----- Document section -----
Sunday, June 20, 2010

The College Caste System: Feeding the Corporate Welfare Colleges to Miseducate the Poor and the Homeless

Yielding to pressure from the for-profit corporate college lobbyists, earlier this year the Congress cut funding for the expansion of community colleges from $12 billion to $2 billion.  Meanwhile, the President reads the script handed him by the Chamber of Commerce to guarantee that college for the lower caste is turned over to corporate exploitation: 
Every American will need to get more than a high school diploma, and by 2020, America will once again have the highest proportion of college graduates in the world.
So with money choked off from the community college expansion and with broke states starving out the public colleges and universities, where to turn to make the President's pledge come true?
----- Information shown -----
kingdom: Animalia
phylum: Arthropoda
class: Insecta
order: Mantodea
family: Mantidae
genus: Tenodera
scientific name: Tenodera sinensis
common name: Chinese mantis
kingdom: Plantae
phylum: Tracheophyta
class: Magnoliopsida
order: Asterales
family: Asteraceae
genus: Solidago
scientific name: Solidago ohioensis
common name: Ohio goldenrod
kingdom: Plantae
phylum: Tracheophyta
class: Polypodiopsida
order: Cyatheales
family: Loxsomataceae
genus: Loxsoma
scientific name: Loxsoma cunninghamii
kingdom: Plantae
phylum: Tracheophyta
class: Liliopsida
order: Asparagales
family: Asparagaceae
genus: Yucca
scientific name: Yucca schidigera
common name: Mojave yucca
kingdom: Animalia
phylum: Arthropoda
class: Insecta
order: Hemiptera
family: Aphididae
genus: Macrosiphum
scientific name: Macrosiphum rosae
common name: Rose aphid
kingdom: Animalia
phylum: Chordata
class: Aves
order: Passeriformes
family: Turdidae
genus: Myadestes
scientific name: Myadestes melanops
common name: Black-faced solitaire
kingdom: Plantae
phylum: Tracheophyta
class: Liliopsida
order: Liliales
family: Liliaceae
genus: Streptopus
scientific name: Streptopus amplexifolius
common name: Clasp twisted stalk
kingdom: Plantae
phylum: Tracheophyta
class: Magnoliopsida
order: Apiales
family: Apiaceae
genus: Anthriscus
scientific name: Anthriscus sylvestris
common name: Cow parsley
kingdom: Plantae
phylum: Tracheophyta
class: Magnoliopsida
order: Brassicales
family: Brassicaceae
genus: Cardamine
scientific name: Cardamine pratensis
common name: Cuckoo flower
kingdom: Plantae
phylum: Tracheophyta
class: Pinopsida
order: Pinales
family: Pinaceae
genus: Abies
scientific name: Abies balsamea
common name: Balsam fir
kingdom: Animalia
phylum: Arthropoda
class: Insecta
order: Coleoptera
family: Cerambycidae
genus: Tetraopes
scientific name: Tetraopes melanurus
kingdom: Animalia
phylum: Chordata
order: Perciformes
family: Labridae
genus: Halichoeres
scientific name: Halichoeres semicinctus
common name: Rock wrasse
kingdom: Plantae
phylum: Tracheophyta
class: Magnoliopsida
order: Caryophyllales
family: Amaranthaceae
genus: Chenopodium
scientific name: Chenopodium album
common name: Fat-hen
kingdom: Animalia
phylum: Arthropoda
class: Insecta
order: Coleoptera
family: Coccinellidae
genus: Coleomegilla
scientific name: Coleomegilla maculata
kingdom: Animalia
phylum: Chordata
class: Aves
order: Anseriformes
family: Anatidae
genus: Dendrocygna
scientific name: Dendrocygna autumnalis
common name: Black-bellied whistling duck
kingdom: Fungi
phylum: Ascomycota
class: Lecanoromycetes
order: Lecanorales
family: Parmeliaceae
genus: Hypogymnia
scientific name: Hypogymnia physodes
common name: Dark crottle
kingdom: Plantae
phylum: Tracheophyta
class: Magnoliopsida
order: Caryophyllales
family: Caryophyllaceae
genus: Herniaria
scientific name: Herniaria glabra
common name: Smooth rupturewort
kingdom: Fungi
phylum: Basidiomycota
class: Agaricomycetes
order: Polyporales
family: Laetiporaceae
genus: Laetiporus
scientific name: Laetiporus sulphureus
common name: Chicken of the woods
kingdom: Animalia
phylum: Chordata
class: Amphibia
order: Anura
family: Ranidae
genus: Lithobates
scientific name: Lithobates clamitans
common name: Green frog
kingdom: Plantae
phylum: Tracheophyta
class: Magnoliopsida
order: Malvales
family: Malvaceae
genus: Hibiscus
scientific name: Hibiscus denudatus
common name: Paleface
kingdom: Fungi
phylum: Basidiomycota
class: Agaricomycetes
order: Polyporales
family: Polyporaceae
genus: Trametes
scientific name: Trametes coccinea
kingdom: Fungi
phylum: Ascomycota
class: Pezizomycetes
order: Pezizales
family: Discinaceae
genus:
-----
Explore the material =
A. In the text on college funding, to what amount did Congress cut funding for community college expansion?
B. Carry the text on college funding forward from its last sentence.

Written responses =
A. Congress cut it from $12 billion to $2 billion.

B.
That's right, the poor can turn to the schemers and scammers of the for-profit online diploma mills like Phoenix, Kaplan, Capella, Grand Canyon U., and Drake, any of which may be found on any given day down at the homeless shelters and soup kitchens recruiting new students.  For if you can sign your name, you can get fixed up with a federal loan that goes into the corporate pockets of these bloodsuckers, while leaving students even more destitute, with debt they can never repay, no skills, and a useless piece of paper.  All on the public dime, and all protected by the U. S. Department of Education, which just offered up new guidelines for the corporate colleges that are being cheered by the for-profit bottom feeders.  On June 16, the Wall Street Journal headline was "For Profit College Investors Cheer Education Dept Proposals":


By Melissa Korn Of DOW JONES NEWSWIRES
NEW YORK (Dow Jones)--For-profit college investors applauded the U.S. Department of Education's announcement Wednesday of a number of proposed reforms covering higher education, though analysts warn stocks could see pressure down the line as one issue remains unresolved.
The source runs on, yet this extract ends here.